As the second COO mentioned earlier, if infrastructure “is the engine that makes everything run”, if you can’t do that well enough to make sure that connectivity and trading systems can perform at market open/close and during moments of extreme volatility, why wouldn’t you hand that off to someone who can monitor those applications more effectively and at scale?

Bottom line: when you find the right partner, managed services providers allow operations professionals to focus their attention on “connecting the different pipes and making sure the flow of information that’s most vital to your organization runs as efficiently as possible,” says the second COO.

Additionally, it allows them to focus in on automating internal workflows/processes. This is absolutely vital, as one data engineer at a bank put it to me, because it helps to curb the proliferation of shadow IT. Meaning, that if there are inefficient processes, an engineer or data scientist will create their own workarounds, which adds risk and data cost overruns. “That is a typical problem that everyone in the data organization faces as we try and rein them in,” they say. “So what kind of automation and governance structure should be applied to that?”

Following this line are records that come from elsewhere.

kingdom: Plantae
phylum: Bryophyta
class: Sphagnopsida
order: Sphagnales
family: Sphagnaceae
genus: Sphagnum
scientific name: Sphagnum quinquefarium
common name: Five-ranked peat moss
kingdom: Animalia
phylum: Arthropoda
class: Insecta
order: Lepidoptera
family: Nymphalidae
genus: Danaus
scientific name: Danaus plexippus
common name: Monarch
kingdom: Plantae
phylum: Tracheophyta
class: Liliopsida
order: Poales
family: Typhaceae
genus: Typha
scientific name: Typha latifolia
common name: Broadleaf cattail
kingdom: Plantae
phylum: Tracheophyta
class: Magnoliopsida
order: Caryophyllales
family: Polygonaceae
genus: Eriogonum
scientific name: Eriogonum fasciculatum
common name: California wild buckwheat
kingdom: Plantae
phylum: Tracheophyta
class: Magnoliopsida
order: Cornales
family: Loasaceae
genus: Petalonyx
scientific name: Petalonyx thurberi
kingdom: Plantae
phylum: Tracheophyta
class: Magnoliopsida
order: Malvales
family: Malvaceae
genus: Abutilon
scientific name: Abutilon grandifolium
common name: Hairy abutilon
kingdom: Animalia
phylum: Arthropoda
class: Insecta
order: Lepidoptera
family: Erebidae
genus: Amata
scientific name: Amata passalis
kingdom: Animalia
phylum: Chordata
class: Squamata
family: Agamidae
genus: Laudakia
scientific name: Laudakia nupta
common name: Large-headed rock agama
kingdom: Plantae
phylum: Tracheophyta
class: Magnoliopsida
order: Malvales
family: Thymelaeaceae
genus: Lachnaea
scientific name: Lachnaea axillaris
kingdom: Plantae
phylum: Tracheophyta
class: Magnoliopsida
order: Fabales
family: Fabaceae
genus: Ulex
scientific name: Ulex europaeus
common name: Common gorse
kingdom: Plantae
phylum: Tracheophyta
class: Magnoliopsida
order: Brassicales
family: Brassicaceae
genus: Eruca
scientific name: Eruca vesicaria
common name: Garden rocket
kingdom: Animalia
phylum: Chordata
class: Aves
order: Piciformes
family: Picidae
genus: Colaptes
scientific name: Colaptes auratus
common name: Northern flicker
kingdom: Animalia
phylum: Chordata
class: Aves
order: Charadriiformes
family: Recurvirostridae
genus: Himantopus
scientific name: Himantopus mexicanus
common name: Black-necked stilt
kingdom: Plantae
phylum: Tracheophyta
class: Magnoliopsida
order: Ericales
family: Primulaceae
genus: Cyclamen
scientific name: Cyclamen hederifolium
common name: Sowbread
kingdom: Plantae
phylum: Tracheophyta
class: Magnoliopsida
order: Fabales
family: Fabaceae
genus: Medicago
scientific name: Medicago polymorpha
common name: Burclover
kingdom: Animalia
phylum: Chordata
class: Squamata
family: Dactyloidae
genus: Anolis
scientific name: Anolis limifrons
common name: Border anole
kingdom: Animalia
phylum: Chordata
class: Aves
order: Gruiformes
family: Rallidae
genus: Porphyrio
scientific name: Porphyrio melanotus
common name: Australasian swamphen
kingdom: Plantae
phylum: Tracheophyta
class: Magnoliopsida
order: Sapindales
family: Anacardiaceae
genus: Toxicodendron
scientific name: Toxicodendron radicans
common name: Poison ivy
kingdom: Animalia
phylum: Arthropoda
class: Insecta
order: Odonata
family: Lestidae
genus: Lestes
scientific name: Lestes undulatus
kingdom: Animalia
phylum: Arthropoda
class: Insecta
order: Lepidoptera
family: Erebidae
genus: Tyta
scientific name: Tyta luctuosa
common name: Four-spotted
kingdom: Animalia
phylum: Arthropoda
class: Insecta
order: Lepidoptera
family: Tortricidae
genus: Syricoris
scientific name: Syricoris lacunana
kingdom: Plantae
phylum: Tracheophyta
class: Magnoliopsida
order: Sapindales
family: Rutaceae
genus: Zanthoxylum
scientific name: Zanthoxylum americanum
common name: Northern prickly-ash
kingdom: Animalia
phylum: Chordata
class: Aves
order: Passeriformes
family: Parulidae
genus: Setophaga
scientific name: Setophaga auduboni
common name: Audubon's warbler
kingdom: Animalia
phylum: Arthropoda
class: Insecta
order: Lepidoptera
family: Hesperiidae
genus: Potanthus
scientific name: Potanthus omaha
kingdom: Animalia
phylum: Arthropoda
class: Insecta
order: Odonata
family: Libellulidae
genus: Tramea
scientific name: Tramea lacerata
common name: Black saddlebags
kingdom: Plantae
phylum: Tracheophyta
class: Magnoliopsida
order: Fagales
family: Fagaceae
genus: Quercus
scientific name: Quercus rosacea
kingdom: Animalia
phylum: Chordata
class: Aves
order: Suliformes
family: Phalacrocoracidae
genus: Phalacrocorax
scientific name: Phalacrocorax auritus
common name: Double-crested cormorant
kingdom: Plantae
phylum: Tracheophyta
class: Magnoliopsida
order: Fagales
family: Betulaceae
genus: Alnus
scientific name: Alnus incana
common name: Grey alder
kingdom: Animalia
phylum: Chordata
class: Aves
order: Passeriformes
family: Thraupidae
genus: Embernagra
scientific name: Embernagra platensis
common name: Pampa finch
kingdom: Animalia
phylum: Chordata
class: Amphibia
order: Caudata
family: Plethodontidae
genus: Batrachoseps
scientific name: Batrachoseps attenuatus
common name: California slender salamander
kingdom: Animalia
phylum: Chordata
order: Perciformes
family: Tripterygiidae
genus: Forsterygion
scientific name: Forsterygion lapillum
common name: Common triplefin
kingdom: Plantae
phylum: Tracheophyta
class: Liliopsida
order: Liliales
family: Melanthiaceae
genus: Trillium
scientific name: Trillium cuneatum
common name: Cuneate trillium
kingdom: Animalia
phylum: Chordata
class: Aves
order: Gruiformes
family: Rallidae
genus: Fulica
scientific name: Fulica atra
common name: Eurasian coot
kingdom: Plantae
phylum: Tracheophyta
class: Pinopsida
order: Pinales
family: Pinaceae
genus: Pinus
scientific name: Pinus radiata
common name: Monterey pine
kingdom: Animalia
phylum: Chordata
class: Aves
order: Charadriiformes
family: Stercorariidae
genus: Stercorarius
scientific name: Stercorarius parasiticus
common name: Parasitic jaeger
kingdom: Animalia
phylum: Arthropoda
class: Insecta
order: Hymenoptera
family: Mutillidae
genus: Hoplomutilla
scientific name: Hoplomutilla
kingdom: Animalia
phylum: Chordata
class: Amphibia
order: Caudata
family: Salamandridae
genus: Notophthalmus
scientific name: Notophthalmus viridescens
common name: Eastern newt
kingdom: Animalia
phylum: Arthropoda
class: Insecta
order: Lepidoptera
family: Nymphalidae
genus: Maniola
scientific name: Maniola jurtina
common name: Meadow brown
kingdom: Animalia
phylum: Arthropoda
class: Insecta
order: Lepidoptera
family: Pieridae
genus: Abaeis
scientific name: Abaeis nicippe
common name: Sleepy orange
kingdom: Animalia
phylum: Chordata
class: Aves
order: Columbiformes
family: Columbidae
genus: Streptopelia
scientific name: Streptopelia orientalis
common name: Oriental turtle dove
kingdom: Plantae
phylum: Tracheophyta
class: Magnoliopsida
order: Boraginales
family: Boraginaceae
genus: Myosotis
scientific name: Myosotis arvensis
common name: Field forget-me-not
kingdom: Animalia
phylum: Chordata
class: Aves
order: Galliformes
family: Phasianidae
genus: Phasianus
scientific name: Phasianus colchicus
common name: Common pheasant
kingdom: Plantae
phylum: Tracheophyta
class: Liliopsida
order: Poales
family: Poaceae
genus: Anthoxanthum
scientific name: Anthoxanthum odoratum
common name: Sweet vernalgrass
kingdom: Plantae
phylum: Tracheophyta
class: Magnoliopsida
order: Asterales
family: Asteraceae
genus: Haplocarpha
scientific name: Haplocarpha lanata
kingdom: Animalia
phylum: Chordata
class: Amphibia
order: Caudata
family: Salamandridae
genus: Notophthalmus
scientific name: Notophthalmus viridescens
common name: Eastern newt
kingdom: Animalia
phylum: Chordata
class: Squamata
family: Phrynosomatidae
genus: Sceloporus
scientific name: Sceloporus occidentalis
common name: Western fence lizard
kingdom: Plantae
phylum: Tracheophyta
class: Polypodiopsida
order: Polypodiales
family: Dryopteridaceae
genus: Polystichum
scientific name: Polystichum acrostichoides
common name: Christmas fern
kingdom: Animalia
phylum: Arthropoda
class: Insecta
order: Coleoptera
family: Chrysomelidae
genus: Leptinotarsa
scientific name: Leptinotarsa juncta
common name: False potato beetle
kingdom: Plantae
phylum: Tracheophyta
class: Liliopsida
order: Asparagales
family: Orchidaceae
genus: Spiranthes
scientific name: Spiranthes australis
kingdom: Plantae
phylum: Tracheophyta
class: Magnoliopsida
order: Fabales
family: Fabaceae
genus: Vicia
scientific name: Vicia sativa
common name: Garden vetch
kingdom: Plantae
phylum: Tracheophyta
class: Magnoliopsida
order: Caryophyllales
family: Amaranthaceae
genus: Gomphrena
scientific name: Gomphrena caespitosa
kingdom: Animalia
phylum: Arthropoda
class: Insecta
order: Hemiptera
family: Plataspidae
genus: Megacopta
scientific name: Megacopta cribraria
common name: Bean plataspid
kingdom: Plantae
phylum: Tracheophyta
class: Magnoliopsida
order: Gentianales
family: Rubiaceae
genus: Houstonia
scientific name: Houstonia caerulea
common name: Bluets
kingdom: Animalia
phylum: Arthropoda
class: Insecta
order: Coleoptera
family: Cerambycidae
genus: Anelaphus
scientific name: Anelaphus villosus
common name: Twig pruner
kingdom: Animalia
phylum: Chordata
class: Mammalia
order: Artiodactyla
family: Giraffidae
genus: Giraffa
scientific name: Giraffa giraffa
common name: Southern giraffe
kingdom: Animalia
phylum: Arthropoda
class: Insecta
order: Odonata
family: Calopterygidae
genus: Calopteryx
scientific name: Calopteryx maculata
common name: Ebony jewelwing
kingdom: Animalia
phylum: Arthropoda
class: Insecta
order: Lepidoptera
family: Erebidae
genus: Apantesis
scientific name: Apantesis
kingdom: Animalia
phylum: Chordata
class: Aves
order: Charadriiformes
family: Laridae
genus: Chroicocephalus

Focus on automating what you do best—lean on third-party specialists to handle the rest. Outsourcing can go wrong and managed service providers can drop the ball. But we work in a world where cloud is becoming more popular. AI—and, in particular, generative AI—is spreading. New forms of data delivery and analytics systems are emerging. As such, trading firms need to be more intelligent with how they spend and deploy resources. Because if the market opens and systems start crashing, the folks on the “business” side of the organization will look for someone’s head to put on a spike.

Or, as stated before: “Everyone blames operations a lot. But if nobody hears from you for a year, they wonder what you’re doing.”

A no-win situation, so automate what you can and find a partner for the rest.

The image accompanying this column is “The Ghost Story” by Walter MacEwen, courtesy of the Cleveland Museum of Art’s open-access program.